Since I had to look around to get an idea how to do it I'd decided to let others know how we solved that.
Scenario: We have a database (A) with userdata; users are added and deleted from that. The moderators of that db have nothing to do with moodle. We also have moodle, where the users from A take courses. Moodle moderators have no access to db A. The users have no email accounts, so when they forget their password it needs to be reset by a moodle moderator (users and moderators are online at the same time, so that's not the issue, also no access to the system from the internet). The easiest way to synchronize db A with moodle db seemed the external database authentication; run as cron and the moodle users table is always up to date. Problem: Resetting passwords (you can't change passwords in external db from within moodle - which is good ).
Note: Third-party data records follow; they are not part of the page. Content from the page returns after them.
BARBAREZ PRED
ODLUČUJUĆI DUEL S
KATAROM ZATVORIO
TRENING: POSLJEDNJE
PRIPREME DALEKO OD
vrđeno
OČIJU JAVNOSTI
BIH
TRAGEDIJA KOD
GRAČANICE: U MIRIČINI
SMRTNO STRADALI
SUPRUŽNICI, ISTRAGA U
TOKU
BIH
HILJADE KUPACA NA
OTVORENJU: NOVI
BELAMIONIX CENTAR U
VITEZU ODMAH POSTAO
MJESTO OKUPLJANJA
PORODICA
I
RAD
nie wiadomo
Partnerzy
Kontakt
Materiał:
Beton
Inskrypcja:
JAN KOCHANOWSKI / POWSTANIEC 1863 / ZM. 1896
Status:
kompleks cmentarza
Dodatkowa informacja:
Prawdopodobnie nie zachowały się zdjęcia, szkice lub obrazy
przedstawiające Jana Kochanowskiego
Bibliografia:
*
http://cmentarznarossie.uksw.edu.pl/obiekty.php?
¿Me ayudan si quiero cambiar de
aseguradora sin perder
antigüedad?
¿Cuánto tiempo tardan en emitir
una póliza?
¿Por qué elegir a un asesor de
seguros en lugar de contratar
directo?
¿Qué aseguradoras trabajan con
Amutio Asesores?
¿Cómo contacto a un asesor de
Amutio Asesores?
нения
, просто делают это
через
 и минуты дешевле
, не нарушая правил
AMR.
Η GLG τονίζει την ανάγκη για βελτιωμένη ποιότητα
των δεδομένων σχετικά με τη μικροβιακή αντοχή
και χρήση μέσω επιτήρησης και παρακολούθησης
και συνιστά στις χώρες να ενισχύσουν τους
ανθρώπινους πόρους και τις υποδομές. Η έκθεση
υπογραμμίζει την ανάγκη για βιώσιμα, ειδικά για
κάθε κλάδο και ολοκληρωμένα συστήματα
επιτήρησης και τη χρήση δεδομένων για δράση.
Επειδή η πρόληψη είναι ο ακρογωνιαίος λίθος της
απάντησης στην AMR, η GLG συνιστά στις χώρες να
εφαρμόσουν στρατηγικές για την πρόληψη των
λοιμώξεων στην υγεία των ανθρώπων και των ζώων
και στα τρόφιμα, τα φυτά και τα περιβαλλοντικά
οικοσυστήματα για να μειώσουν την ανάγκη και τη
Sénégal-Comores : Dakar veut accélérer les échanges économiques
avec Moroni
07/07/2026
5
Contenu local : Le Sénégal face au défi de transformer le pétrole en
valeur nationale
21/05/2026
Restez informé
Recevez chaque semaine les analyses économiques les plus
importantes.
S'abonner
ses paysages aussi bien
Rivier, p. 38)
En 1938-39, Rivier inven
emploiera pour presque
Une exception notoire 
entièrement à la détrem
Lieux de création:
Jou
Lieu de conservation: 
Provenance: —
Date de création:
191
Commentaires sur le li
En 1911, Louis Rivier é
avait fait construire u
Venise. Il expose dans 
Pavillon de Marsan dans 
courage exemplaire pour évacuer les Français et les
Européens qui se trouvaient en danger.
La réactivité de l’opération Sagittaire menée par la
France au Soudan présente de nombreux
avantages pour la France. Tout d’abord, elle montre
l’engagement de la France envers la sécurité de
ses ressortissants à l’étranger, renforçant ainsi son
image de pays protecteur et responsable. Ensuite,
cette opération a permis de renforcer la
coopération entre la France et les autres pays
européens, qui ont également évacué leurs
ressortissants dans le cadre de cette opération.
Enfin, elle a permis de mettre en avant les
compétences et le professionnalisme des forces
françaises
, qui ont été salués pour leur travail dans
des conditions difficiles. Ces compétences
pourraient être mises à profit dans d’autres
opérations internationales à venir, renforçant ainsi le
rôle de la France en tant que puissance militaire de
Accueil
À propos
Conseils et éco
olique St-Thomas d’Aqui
Solution: We wrote a script that grabs all the data that is needed for moodle (names etc) and saves that data to a new db. We generate what is needed (and isn't part of the data yet) like username, fake email and a password (using initials and birthdate here).
Then comes the sync-users script from moodle, getting all the data from that db and adding any users that are not yet in its db.
Finally a third script inserts the generated passwords into mdl_user table, changes the auth type in mdl_user to "manual" (it shows "db" for the external db auth mode on new entries) and adds an entry for each new arrival to user_preferrences with name "auth_forcepasswordchange" and value "1". That way each new user will have to change their password on first access.
All 3 scripts run via cron on daily basis.
It might not be the best solution (the new db isn't really needed, but the original db A contains very sensible data and that way data can be manipulated without endangering the original), but it works like a charm.
Maybe that gives other people an idea how something like that can be done.